Yale Jen, Analyst (Laidlaw & Co.)
Okay. Great. And maybe last one here: I know you're going to start a Phase 1 study in Q4. Should we assume some of the typical cancer study dose-ranging designs like 3+3, single or multiple ascending dose? What might be the pharmacodynamic readouts or biomarkers you may look for?
Sanjay Shukla, President and CEO
I'm going to hold off on the biomarker part for now, because that will depend on the tumor type that we select. What I can tell you is the design will include some classic elements to get the IND approved and to ensure safety—so you can expect dose-escalation cohorts and standard safety assessments. However, we are also considering an adaptive approach that allows for early signals in selected tumor types so we can enrich and derisk quickly. Once we pick, for example, if it's triple-negative breast cancer or neuroendocrine tumors, we can then define a cadre of PD biomarkers to start to look at. We believe we have a differentiated opportunity mechanistically and we'll be quite strategic in how we run that program.

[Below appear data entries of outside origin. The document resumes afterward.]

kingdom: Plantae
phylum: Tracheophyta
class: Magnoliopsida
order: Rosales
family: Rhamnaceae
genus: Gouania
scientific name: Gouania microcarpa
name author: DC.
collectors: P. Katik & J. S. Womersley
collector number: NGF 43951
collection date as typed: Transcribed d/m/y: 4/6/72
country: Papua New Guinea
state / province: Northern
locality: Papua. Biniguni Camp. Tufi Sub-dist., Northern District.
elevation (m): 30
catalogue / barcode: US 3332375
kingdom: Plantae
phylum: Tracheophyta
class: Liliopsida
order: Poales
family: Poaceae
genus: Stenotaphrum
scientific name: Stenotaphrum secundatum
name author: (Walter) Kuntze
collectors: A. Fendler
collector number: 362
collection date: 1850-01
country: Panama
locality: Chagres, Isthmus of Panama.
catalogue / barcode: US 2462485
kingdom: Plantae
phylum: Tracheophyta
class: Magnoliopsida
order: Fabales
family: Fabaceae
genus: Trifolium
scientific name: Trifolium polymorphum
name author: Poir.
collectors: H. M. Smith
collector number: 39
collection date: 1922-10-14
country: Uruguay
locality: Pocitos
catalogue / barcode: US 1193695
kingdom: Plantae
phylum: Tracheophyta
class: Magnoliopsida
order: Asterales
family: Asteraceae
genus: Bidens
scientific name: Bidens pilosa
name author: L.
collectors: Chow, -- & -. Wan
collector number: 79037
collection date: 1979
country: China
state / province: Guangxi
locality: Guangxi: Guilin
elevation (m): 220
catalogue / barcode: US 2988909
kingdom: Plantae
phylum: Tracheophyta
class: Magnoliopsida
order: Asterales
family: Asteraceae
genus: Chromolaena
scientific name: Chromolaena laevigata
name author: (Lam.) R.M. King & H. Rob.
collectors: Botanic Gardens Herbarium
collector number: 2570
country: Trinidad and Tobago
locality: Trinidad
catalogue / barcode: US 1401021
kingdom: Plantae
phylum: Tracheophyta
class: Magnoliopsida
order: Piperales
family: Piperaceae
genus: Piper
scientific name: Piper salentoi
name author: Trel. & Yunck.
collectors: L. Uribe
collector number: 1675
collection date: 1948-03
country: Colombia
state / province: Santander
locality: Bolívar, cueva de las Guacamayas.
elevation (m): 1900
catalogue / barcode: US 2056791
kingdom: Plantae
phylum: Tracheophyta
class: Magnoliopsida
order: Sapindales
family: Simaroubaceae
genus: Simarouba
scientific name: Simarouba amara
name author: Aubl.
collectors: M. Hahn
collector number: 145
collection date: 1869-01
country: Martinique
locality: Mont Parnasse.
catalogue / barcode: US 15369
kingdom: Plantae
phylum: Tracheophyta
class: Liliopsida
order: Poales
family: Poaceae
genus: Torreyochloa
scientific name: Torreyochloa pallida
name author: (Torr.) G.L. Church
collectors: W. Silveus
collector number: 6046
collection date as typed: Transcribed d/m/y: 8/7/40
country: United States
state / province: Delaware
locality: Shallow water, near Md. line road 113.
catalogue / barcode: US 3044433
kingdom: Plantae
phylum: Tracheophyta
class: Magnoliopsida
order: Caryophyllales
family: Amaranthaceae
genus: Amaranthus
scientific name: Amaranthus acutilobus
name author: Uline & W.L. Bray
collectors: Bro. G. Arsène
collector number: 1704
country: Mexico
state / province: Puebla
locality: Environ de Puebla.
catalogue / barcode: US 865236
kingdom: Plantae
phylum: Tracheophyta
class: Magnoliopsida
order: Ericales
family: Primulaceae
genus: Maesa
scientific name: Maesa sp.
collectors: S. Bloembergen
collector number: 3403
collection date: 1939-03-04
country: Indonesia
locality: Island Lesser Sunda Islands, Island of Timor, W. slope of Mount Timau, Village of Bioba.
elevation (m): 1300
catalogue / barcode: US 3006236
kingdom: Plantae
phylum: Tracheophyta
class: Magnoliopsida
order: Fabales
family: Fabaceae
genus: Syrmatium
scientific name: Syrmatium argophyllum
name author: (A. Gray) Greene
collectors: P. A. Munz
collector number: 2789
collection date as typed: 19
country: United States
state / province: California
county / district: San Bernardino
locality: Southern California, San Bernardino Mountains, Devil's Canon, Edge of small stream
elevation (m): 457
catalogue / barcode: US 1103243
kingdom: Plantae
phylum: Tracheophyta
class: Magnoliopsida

Yale Jen, Analyst (Laidlaw & Co.)
Okay. Great. Thanks a lot. Best of luck and congrats on all the progress.
Operator, Operator
And I'm not showing any further questions at this time. I would now like to turn the call back over to Sanjay Shukla for any closing remarks.
Sanjay Shukla, President and CEO
So thanks everybody for tuning in today. Obviously, a lot of operational progress—maybe not the sexiest updates, as we've had in the past where we're putting out clinical data—but certainly a quick turnaround here from last quarter, and I'm really proud of the work the team has done to get this study launched basically in a quarter here from the green light. We appreciate everyone's interest, continued support, and we look forward to talking to you in the future. Thank you.
Operator, Operator
Thank you. This concludes today's conference call. Thank you for participating. You may now disconnect.